A lightsaber fell out, and Obi-Wan did a double-take.

"What?" he repeated.

"Okay, so the guards are going to arrive in about… thirty seconds," Alone went on. "So, let's go through the highlights. Hello, my birth name is Leia Skywalker, I am from the future. Palpatine was a Sith Lord, emphasis on was, and he was playing you all for fools. I was a deep cover agent in the empire he set up and went undiscovered for decades despite personal interrogation by his best agent; I am very, very good at concealing my force signature, intentions and everything else. And I have never trusted a lightsaber when a blaster would do the job more easily."

She smiled. "Thank you for the help, Obi-Wan Kenobi. You were my only hope."

Then the guards entered, and things got a bit more complicated.


"So… again," Mace Windu requested. "You came back in time? Why?"

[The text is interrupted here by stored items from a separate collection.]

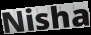
NishaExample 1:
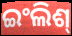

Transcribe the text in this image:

ଇଂଲିଶ୍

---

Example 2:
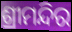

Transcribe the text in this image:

ଶ୍ରୀମନ୍ଦିର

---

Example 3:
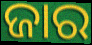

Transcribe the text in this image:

ଜାର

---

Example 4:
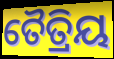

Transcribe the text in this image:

ତୈତ୍ରିୟ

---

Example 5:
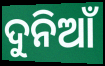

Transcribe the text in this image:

ଦୁନିଆଁ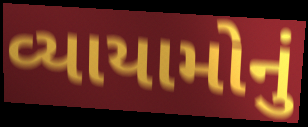
વ્યાયામોનુંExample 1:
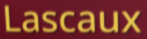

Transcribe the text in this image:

Lascaux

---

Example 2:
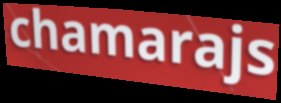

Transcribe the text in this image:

chamarajs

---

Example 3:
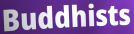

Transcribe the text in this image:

Buddhists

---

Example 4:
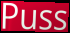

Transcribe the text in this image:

Puss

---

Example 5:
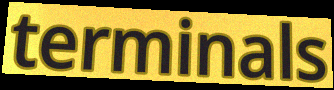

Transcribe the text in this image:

terminals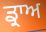
ਡ੍ਰਾਅ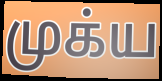
முக்ய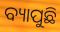
ବ୍ୟାପୁଛି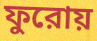
ফুরোয়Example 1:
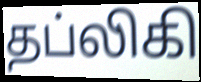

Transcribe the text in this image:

தப்லிகி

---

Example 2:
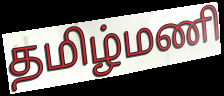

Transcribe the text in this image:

தமிழ்மணி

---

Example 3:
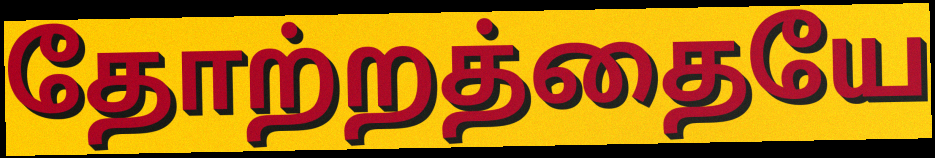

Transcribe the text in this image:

தோற்றத்தையே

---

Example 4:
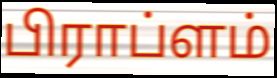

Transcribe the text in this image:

பிராப்ளம்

"If I hadn't, within the week almost the entire Jedi Order would have been dead," Leia answered, raising a finger. "There's a chip in the head of each clone with a hundred and fifty general orders, and one of them – number sixty-six, don't say it out loud – was an order to execute all Jedi for treason."

She raised a second finger. "Now having the only effective military force in the galaxy – with the local defence forces ineffective, the Republic Army and Navy largely staffed with clones, the Jedi eliminated and the droid armies of the great financial institutions wiped out by the ending of the war – Palpatine would make use of his emergency powers to convert the Republic into an Empire under his control. The process of gradually reducing the Senate to irrelevance would take another two decades, during which time I was a member, but ultimately the Emperor elected to use pure military might to keep systems in line instead of any remaining pretence at democracy."

A third finger. "Those two reasons are good enough, but I also really don't like him."

"Hatred is the path to the Dark Side," Yoda noted.

"Yes," Leia agreed. "But I don't hate him. Hatred would mean that he occupied my thoughts, that I made mistakes because of how much I disliked him, that I would become consumed by the need to destroy him in every way that matters."

"...in fairness," Obi-Wan began. "You did literally just shoot him within two seconds of walking into his office."

"And it was the correct thing to do, for the galaxy as a whole," Leia replied. "No, if I'd acted out of hatred, he'd still be alive – I wouldn't be nearly finished with him yet."

The various Jedi Masters exchanged glances.

"Scared, I am," Yoda decided. "Watch out for the Dark Side myself, I should."

He nodded to himself. "Therapy, we all need."


AN:


Why Don't You Just Shoot Him

I did Luke in the past, now it's Leia's turn.